*Excerpted passage:*
Betdaq is expecting mobile betting to fuel its expansion and reckons that though the iPhone has been useful to mobile take-up in general, it's Android that looks like a better bet.

Desmond's right hand man and CEO of Betdaq, Brian O'Sullivan, said: “We're very excited about the potential of the Android phones, when they take off – its the opportunity to design to a single platform that will operate across a number of phones in the market.”

Apple is an anti-gambling organisation (like the US, apart from the obvious states), and bookmakers including Ladbrokes and bwin have been rejected in the past. However, Betdaq's arch rival Betfair has just managed to get its app in the iStore – it's UK-only and uses GPS to make sure you're there.

Betfair is the market leader. To give a comparison, just before kick-off in the Germany-Ghana World Cup match, Betfair's customers had wagered £10.5m on the match winner, while Betdaq's had bet £1.6m.

O'Sullivan says Apple's stance is an obstacle that means “you can't drop the app right into the store” but Betdaq is getting on with developing and improving a series of more specifically designed products that fit the iPhone, the Blackberry and other common data phones.

Users will have to be relied on to set Betdaq as a favourite in their browser. “In the Google Android world we'll have a little bit more flexibility – having the icon at the end of your thumb on the home page of your phone is a help.

*Supplied material:*
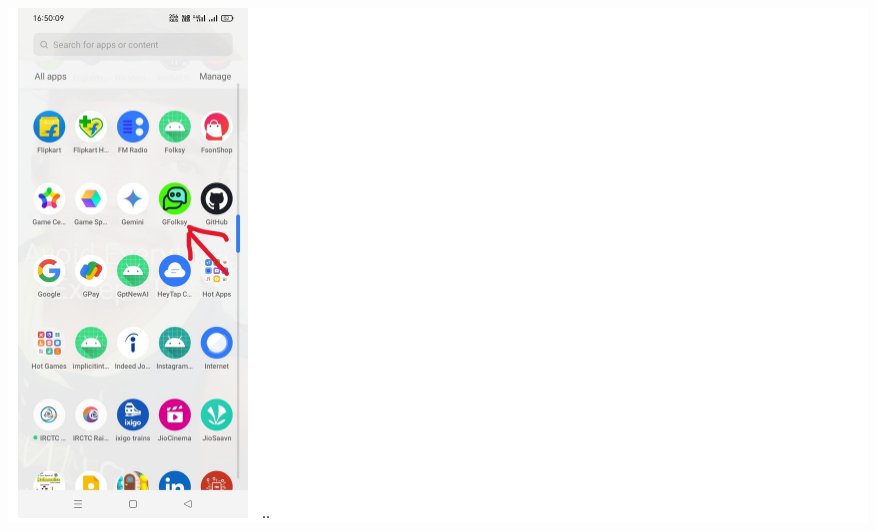 <img src="https://github.com/ShankarCS065/FullStack_ChatApplication/blob/main/app/src/main/java/com/krashkrosh748199/GFolksy/assests/f1.jpg" width='250' height='510'> ..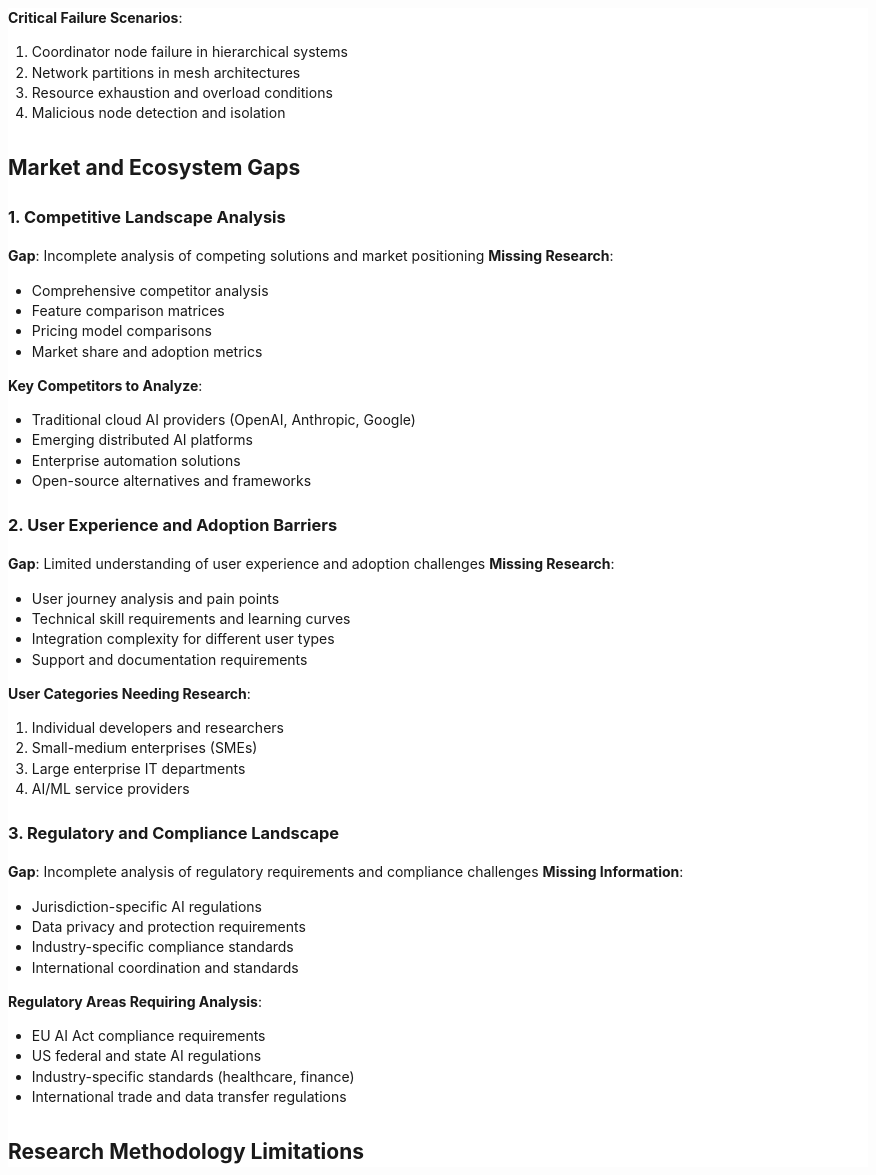 **Critical Failure Scenarios**:
1. Coordinator node failure in hierarchical systems
2. Network partitions in mesh architectures  
3. Resource exhaustion and overload conditions
4. Malicious node detection and isolation

## Market and Ecosystem Gaps

### 1. Competitive Landscape Analysis
**Gap**: Incomplete analysis of competing solutions and market positioning
**Missing Research**:
- Comprehensive competitor analysis
- Feature comparison matrices
- Pricing model comparisons
- Market share and adoption metrics

**Key Competitors to Analyze**:
- Traditional cloud AI providers (OpenAI, Anthropic, Google)
- Emerging distributed AI platforms
- Enterprise automation solutions
- Open-source alternatives and frameworks

### 2. User Experience and Adoption Barriers
**Gap**: Limited understanding of user experience and adoption challenges
**Missing Research**:
- User journey analysis and pain points
- Technical skill requirements and learning curves
- Integration complexity for different user types
- Support and documentation requirements

**User Categories Needing Research**:
1. Individual developers and researchers
2. Small-medium enterprises (SMEs)
3. Large enterprise IT departments
4. AI/ML service providers

### 3. Regulatory and Compliance Landscape
**Gap**: Incomplete analysis of regulatory requirements and compliance challenges
**Missing Information**:
- Jurisdiction-specific AI regulations
- Data privacy and protection requirements
- Industry-specific compliance standards
- International coordination and standards

**Regulatory Areas Requiring Analysis**:
- EU AI Act compliance requirements
- US federal and state AI regulations
- Industry-specific standards (healthcare, finance)
- International trade and data transfer regulations

## Research Methodology Limitations
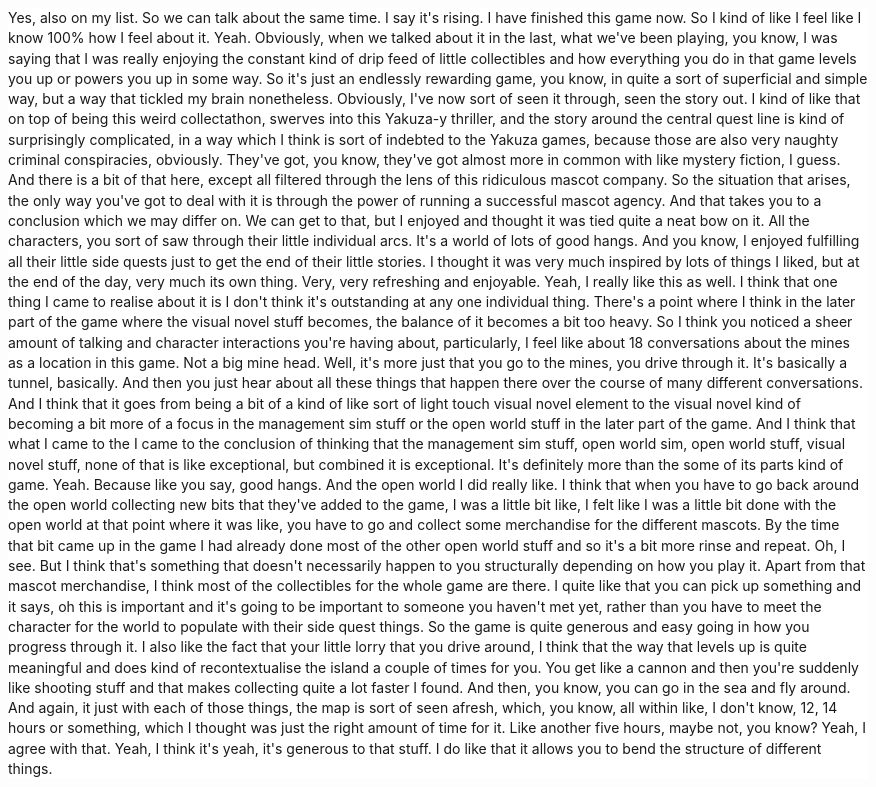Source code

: Yes, also on my list. So we can talk about the same time.
I say it's rising. I have finished this game now. So I kind of like I feel like I know 100% how I feel about it.
Yeah.
Obviously, when we talked about it in the last, what we've been playing, you know, I was saying that I was really enjoying the constant kind of drip feed of little collectibles and how everything you do in that game levels you up or powers you up in some way. So it's just an endlessly rewarding game, you know, in quite a sort of superficial and simple way, but a way that tickled my brain nonetheless. Obviously, I've now sort of seen it through, seen the story out.
I kind of like that on top of being this weird collectathon, swerves into this Yakuza-y thriller, and the story around the central quest line is kind of surprisingly complicated, in a way which I think is sort of indebted to the Yakuza games, because those are also very naughty criminal conspiracies, obviously. They've got, you know, they've got almost more in common with like mystery fiction, I guess. And there is a bit of that here, except all filtered through the lens of this ridiculous mascot company.
So the situation that arises, the only way you've got to deal with it is through the power of running a successful mascot agency. And that takes you to a conclusion which we may differ on. We can get to that, but I enjoyed and thought it was tied quite a neat bow on it.
All the characters, you sort of saw through their little individual arcs. It's a world of lots of good hangs. And you know, I enjoyed fulfilling all their little side quests just to get the end of their little stories.
I thought it was very much inspired by lots of things I liked, but at the end of the day, very much its own thing. Very, very refreshing and enjoyable.
Yeah, I really like this as well. I think that one thing I came to realise about it is I don't think it's outstanding at any one individual thing. There's a point where I think in the later part of the game where the visual novel stuff becomes, the balance of it becomes a bit too heavy.
So I think you noticed a sheer amount of talking and character interactions you're having about, particularly, I feel like about 18 conversations about the mines as a location in this game. Not a big mine head. Well, it's more just that you go to the mines, you drive through it.
It's basically a tunnel, basically. And then you just hear about all these things that happen there over the course of many different conversations. And I think that it goes from being a bit of a kind of like sort of light touch visual novel element to the visual novel kind of becoming a bit more of a focus in the management sim stuff or the open world stuff in the later part of the game.
And I think that what I came to the I came to the conclusion of thinking that the management sim stuff, open world sim, open world stuff, visual novel stuff, none of that is like exceptional, but combined it is exceptional. It's definitely more than the some of its parts kind of game.
Yeah.
Because like you say, good hangs. And the open world I did really like. I think that when you have to go back around the open world collecting new bits that they've added to the game, I was a little bit like, I felt like I was a little bit done with the open world at that point where it was like, you have to go and collect some merchandise for the different mascots.
By the time that bit came up in the game I had already done most of the other open world stuff and so it's a bit more rinse and repeat.
Oh, I see.
But I think that's something that doesn't necessarily happen to you structurally depending on how you play it.
Apart from that mascot merchandise, I think most of the collectibles for the whole game are there. I quite like that you can pick up something and it says, oh this is important and it's going to be important to someone you haven't met yet, rather than you have to meet the character for the world to populate with their side quest things. So the game is quite generous and easy going in how you progress through it.
I also like the fact that your little lorry that you drive around, I think that the way that levels up is quite meaningful and does kind of recontextualise the island a couple of times for you. You get like a cannon and then you're suddenly like shooting stuff and that makes collecting quite a lot faster I found. And then, you know, you can go in the sea and fly around.
And again, it just with each of those things, the map is sort of seen afresh, which, you know, all within like, I don't know, 12, 14 hours or something, which I thought was just the right amount of time for it. Like another five hours, maybe not, you know?
Yeah, I agree with that. Yeah, I think it's yeah, it's generous to that stuff. I do like that it allows you to bend the structure of different things.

*Problem details:* Carry on the passage about Betdaq's mobile betting plans from the point where it stops. The listing is separate material, unrelated to the passage about Betdaq.

*Written answer:*
“The most difficult thing on a phone is tapping in details, so the extent you can make it so you tap the icon and it does what you want it to do the better the product is. The more you've got somebody popping up a keyboard the more difficult it is – that's a design challenger.”

He does concede the iPhone is “fantastic”, and was using one at the time of interview, but considered it most significant in “driving the overall direction of the mobile phone market”.

O'Sullivan can see bets placed by mobile jumping from the current five per cent to move towards 50 per cent over three to five years.

Betdaq is a betting exchange, and is a competitor to traditional bookmakers. It allows individuals to act as bookmakers themselves and makes money by charging a commission on winnings - a basic five per cent, but less for heavy hitters.

O'Sullivan says the expansion of mobile gaming will play to the advantage of exchanges, especially as in-play betting is the big gambling attraction at the moment. “The exchange is constantly moving in terms of price and volume on each side of the market – that ability to see the market move we believe that will be appreciated more and more, once it becomes more easier and convenient to access an exchange and access the data that an exchange provides on a mobile unit.”

Apart from the UK and Ireland, exchanges are a very underdeveloped part of the gambling market. Desmond loves the exchange business and logs on to Betdaq every day. He founded it in 2000 and it started trading in September 2001. “Its a very personal investment for him,” says O'Sullivan. “He loves sports, he loves technology, he loves gambling. He came up with idea himself, and started the company from scratch.”

Desmond's idea was to create a network of global exchanges and get the technology right to scale the operation. Betdaq is the trading operation of his Global Betting Exchange business, which is looking to supply its technology and risk management software to partners – probably operations already in the gaming world.

GBE handles 50 million sports bets to a value in excess of $7bn annually. It has a team of 50 developers and has invested in excess of $30m in the platform to date.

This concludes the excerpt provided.